Universities in the UK are facing eight days of strikes starting this month, the University and College Union (UCU) has announced.
The strike centres on the changes to the Universities Superannuation Scheme (USS) and universities’ failure to make improvements on pay, equality, casualisation and workloads.
From 25 November 60 universities will be affected by strike action.
"Strikes will hit universities later this month unless the employers start talking to us seriously about how they are going to deal with rising pension costs and declining pay and conditions", UCU's Jo Grady tells @BBCNews https://t.co/Q0P69oFJj0 #UCUballot #USS #UCUstrike
— UCU (@ucu) November 5, 2019
Jo Grady, UCU general secretary said on their website: “The first wave of strikes will hit universities later this month unless the employers start talking to us seriously about how they are going to deal with rising pension costs and declining pay conditions.”
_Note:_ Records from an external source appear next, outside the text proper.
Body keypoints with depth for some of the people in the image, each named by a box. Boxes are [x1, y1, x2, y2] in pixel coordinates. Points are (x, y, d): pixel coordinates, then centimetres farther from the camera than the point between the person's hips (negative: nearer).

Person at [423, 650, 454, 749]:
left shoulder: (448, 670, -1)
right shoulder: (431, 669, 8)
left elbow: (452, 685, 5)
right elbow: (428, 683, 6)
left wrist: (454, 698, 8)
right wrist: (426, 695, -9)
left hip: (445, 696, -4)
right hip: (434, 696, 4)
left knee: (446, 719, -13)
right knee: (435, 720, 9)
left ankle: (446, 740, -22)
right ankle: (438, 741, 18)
Check out the map below to see which universities are going to be affected by the strike.
Update: 5 December
At the end of the strikes, UCU general secretary Jo Grady said: “Universities’ refusal to move the dispute forward is incredibly frustrating for staff and for students. You cannot refuse to talk about pay, yet say you want to talk about closing pay gaps that exist for women and BME staff, or to look at casualisation and how people are stuck in poorly-paid roles.
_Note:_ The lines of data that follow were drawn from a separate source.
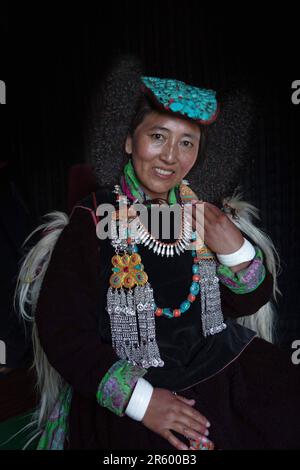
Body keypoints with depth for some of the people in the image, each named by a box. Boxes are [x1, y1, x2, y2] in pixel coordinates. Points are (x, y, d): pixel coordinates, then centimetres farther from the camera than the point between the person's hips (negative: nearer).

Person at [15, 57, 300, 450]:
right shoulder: (93, 220, -13)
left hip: (223, 365, 4)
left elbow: (250, 302, 5)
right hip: (131, 390, -3)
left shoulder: (206, 209, -1)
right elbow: (61, 329, -10)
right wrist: (140, 398, -15)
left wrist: (235, 250, -15)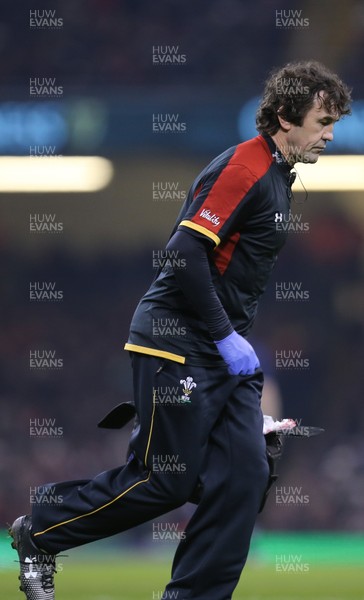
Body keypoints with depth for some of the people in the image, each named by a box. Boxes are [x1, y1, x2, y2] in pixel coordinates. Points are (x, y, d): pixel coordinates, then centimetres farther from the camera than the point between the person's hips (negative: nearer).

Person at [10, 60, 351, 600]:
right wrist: (226, 338, -18)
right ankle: (40, 534, 13)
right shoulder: (242, 169, -17)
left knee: (244, 475, -1)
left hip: (225, 349, 9)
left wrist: (238, 338, 15)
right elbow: (184, 256, -24)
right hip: (179, 347, -9)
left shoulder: (278, 177, 14)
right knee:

“The disputes cover the key problems for staff working in universities and they must all be properly addressed. The growing number of vice-chancellors who have joined their staff on picket lines or said they want to do more but can’t intervene in a national dispute need to step up to the plate.
“The employers’ side need pragmatic and sensible vice-chancellors to come forward and start setting out practical ways to work with us to resolve these disputes. Staff are not making unreasonable demands and they deserve basic levels to be established so we can build on them going forward. None of this cannot be achieved by refusing to talk about the key issue of pay.”